第3話 昼食
湯上がりの紅茶を飲んでいると、エスペランス様が部屋に戻ってきた。
本当はすごく忙しい人なのだろう。
「綺麗にしてもらったね」
「ミーネがとても上手で、驚いたわ。わたしは、自分で結い上げられないもの」
「修行に出していた。一通りの事はできると思うぞ」
ミーネが頬を染めてモジモジしている。
褒められて、照れくさいのだろう。
「これから昼食だ。ダイニングに行ってみるか?」
「お連れ下さい」
手を取られ、立ち上がると、ミーネは深く頭を下げていた。
「ミーネ行ってくるわね」
「はいですだ!」
嬉しそうな声が返ってきた。
「とても可愛いわ」
「ミーネは私に恩返しをしたいと願い出てきた猫だった。カラスに襲われて、傷を負ったらしい」
「酷い傷でしたわ。わたしは聖女でしたけど、誰も認めてはくれない聖女でした。猫を助けられて、自分が聖女だときちんと自覚できたのですわ。
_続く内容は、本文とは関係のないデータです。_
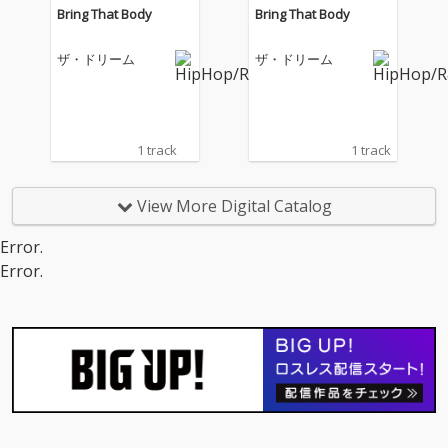
Bring That Body
Bring That Body
ザ・ドリーム
ザ・ドリーム
1 track
1 track
View More Digital Catalog
Error.
Error.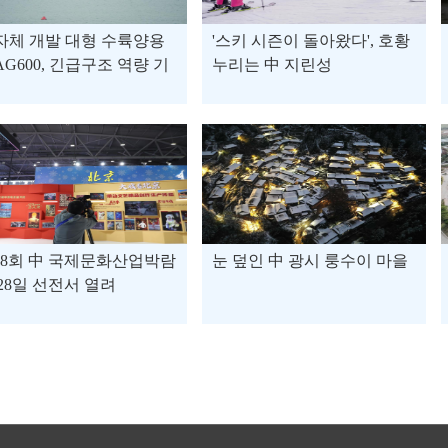
자체 개발 대형 수륙양용
'스키 시즌이 돌아왔다', 호황
AG600, 긴급구조 역량 기
누리는 中 지린성
18회 中 국제문화산업박람
눈 덮인 中 광시 룽수이 마을
 28일 선전서 열려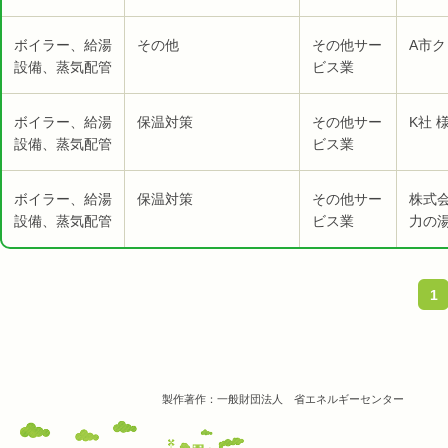
ボイラー、給湯
その他
その他サー
A市ク
設備、蒸気配管
ビス業
ボイラー、給湯
保温対策
その他サー
K社 
設備、蒸気配管
ビス業
ボイラー、給湯
保温対策
その他サー
株式
設備、蒸気配管
ビス業
力の湯
1
製作著作：一般財団法人 省エネルギーセンター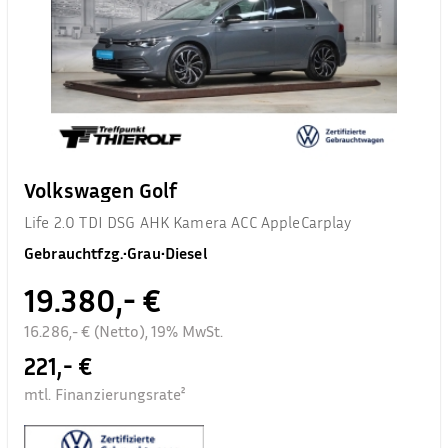
Volkswagen Golf
Life 2.0 TDI DSG AHK Kamera ACC AppleCarplay
Gebrauchtfzg.
•
Grau
•
Diesel
19.380,- €
16.286,- € (Netto), 19% MwSt.
221,- €
mtl. Finanzierungsrate²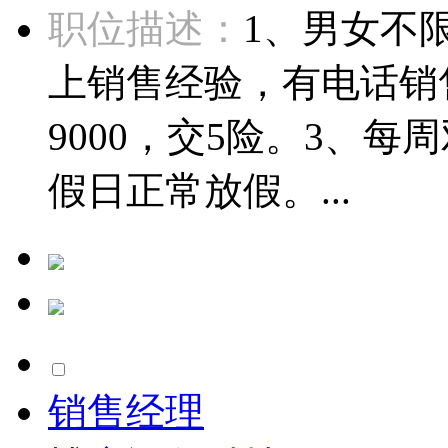
职位描述：
1、男女不限
上销售经验，有电话销售
9000，交5险。3、
假日正常放假。...
销售经理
ミーネのお陰で、自信が持てましたの」
「そうか、互いに必要だったのだろうな」
「……そうですね」
階段を一階まで降りると、先ほどの執事が深く頭を下げた。
「カエムルでございます。この宮殿の執事をしております。どうぞお見知りおきを、奥様」
「よろしくお願いします。でも、まだ奥様ではないわ」
「近いうちに奥様になられるお方です。旦那様をどうぞお願いします」
カエムルという執事は、漆黒の髪に、目は焦げ茶の色をしていた。シルバーの眼鏡をはめて、黒服を着ていた。
目つきは鋭いが、言葉は優しげだ。
主人を大切に想っているのだろう。
「カエムル、あまり急かせるな、アリアが戸惑う」
「申し訳ございません」
カエムルはエスペランス様に注意され、深く頭を下げた。
「では、お嬢様と?」
「いや、奥様でいい。アリアはもう私の妻だ」
「ランス様、私はもう妻なのですか?」
「嫌なのか?」
「……いいえ」
と、しか言えない。こんなに良くしてもらって、妻に迎えられるなら、母も許してくれるだろう。
「アリアを妻にしてください」
エスペランス様は嬉しそうに微笑み、執事は安堵したように頷いた。